EXTRACTED TEXT
┏━━

Let the Slope of line passing through point $\left ( -\frac{5}{22},\frac{15}{22} \right )$ is m
Then,
$m=m'= \frac{1}{0}$
Now, equation of line passing through point $\left ( -\frac{5}{22},\frac{15}{22} \right )$ and with slope $\frac{1}{0}$ is
$(y-\frac{15}{22})= \frac{1}{0}(x+\frac{5}{22})$
$x = -\frac{5}{22}$
Therefore, equation of line is $x = -\frac{5}{22}$

Question:6 Find the equation of a line drawn perpendicular to the line $\small \frac{x}{4}+\frac{y}{6}=1$ through the point, where it meets the $\small y$ -axis.

┗━━

SUPPLIED DATA
┏━━

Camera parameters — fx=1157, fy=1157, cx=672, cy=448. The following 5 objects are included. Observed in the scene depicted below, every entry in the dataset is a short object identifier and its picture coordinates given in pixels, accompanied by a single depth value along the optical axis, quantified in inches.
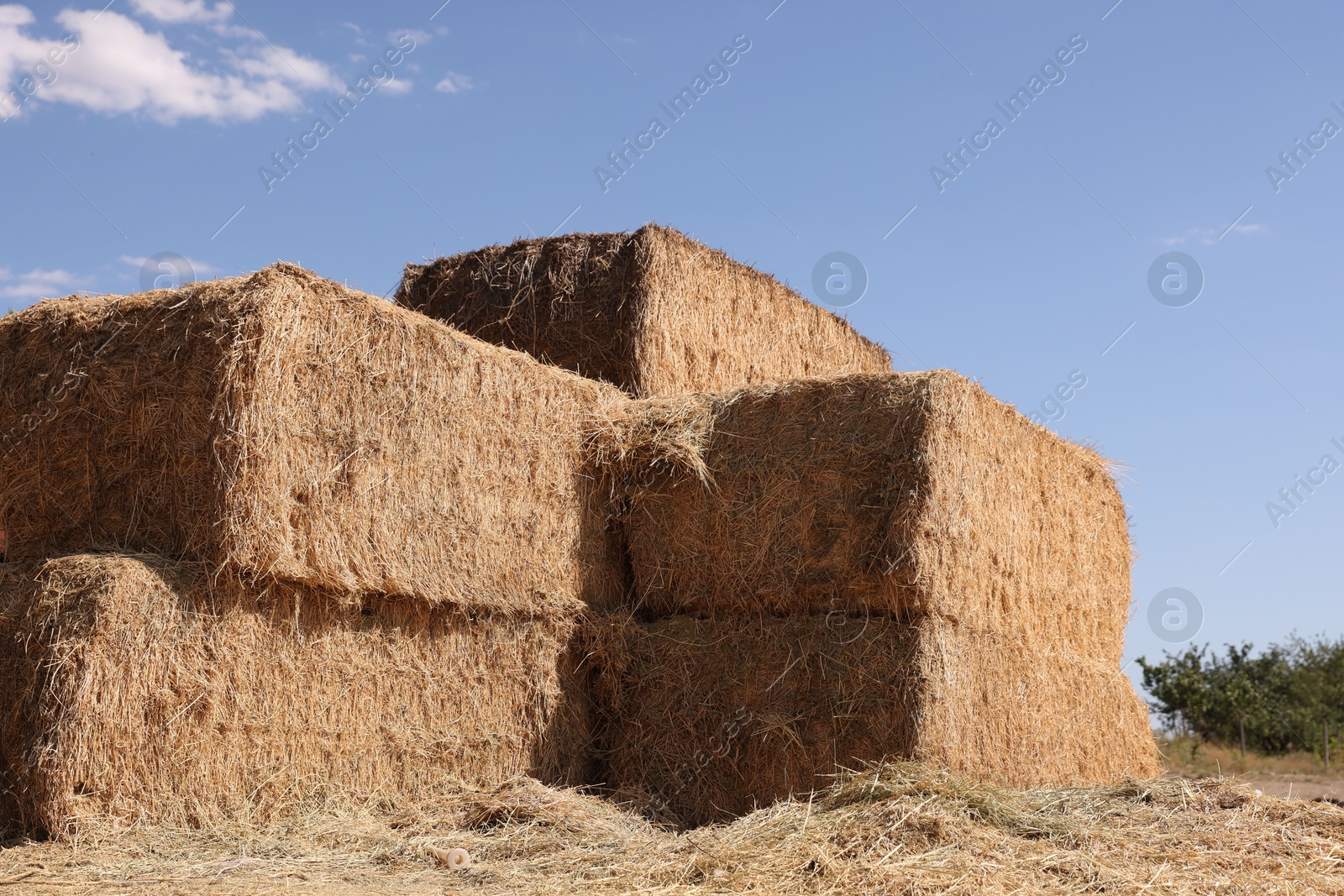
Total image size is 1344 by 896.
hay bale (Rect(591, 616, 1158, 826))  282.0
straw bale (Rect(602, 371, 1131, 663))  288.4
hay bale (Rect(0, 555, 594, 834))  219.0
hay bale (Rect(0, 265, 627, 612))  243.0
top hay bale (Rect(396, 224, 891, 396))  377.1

┗━━

WORK REQUEST 1
From the line-equation excerpt above the entries, set down the passage that begins at the words "Question:6 Find the" and stops after the words "the $\small y$ -axis.".
WORK REQUEST 2
Decide whether each statement below agrees with the line-equation excerpt above the entries. Answer yes or no for each, and quote the deciding words of the excerpt exactly.
(a) The excerpt gives the equation of the line through the point $\left ( -\frac{5}{22},\frac{15}{22} \right )$ as $x = -\frac{5}{22}$.
(b) Question 6 asks for a line drawn parallel to the line $\small \frac{x}{4}+\frac{y}{6}=1$.
(c) In Question 6, the point in question is where the line meets the $x$-axis.

ANSWER AREA 1
Question:6 Find the equation of a line drawn perpendicular to the line $\small \frac{x}{4}+\frac{y}{6}=1$ through the point, where it meets the $\small y$ -axis.

ANSWER AREA 2
(a) Yes: "Therefore, equation of line is $x = -\frac{5}{22}$"
(b) No: "Find the equation of a line drawn perpendicular to the line $\small \frac{x}{4}+\frac{y}{6}=1$"
(c) No: "through the point, where it meets the $\small y$ -axis"